Methodologically, this study benefits from its dual-layer analysis: Table I examines mode types and functions, while Table II investigates their interaction and cohesion. This approach offers both breadth and depth in evaluating multimodal integration. It allows researchers to not only catalog modal instances but also assess their relational quality—a necessary step for moving beyond descriptive toward critical textbook analysis (Serafini, 2015; Bezemer & Kress, 2020).
Another methodological strength lies in the study's alignment with the Kurikulum Merdeka framework, which emphasizes student-centered learning, critical thinking, and flexibility. The findings suggest that the analyzed textbook embodies these principles through its multimodal structure. However, the study also identifies room for improvement, particularly in layout coherence and the avoidance of decorative redundancy that lacks pedagogical value—concerns also noted by Prihatiningsih, Petrus, and Silvhiany (2021) in their critique of Indonesian EFL textbooks.
Conclusion
This study concludes that the Grade 10 Bahasa Indonesia textbook developed under the Kurikulum Merdeka demonstrates purposeful and functional multimodal integration, particularly through five primary modes: verbal, visual, typographic, layout, and color. The prominence of visual modes signals a paradigm shift from traditional text-centric instruction toward a more contextual and image-rich approach that facilitates comprehension through multiple pathways of meaning-making. The analysis of modal integration shows that complementary relations are the most prevalent, indicating strong synergy between verbal and visual elements in shaping understanding. Instances of redundancy, dominance, and incoherence were also identified—though limited in number—reflecting a generally balanced and design-conscious application of multimodal principles.
The state-of-the-art contribution of this study lies in its dual-layered analytical approach, which not only identifies the presence of multimodal elements but also evaluates the quality of their intermodal interactions. By focusing on textbooks designed within the relatively underexplored Kurikulum Merdeka context, this research offers a comprehensive view of how multimodal literacy is being implemented in Indonesian high school language education. Pedagogically, the findings affirm the importance of modal synergy as a foundation for fostering critical and inclusive literacy—accommodating diverse learning styles and enriching students' cognitive and affective learning experiences.

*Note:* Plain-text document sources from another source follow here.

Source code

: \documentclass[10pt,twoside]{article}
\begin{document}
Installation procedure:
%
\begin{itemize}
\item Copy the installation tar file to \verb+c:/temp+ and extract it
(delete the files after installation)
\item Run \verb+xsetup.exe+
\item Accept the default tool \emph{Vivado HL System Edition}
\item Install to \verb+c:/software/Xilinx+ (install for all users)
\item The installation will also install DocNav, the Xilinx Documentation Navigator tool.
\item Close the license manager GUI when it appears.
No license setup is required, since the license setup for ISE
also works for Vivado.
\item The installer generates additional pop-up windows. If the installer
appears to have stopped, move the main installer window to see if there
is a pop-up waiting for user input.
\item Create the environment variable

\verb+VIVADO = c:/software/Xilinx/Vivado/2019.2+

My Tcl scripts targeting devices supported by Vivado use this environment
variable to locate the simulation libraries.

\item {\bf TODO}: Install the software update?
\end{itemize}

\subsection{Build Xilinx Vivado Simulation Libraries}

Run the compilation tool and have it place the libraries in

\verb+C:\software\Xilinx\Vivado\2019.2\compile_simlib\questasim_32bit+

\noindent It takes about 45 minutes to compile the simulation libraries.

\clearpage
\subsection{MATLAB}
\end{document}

From a methodological perspective, the analytical instrument developed in this study may be adapted for evaluating textbooks across disciplines and educational levels. It also provides a practical reference for curriculum developers and instructional material designers aiming to incorporate multimodality meaningfully. Further research should explore how students engage with multimodal elements in real classroom settings, including how they interpret visuals, navigate layout, or respond emotionally to color and design. Longitudinal studies could also be conducted to examine how multimodal resources affect students' literacy development over time. For textbook authors and curriculum planners, this study underscores the need to ensure meaningful intermodal coordination and to move beyond decorative visuals. In this way, multimodality becomes not merely a design trend but a foundational strategy for 21st-century learning—one that deepens understanding and invites active student engagement.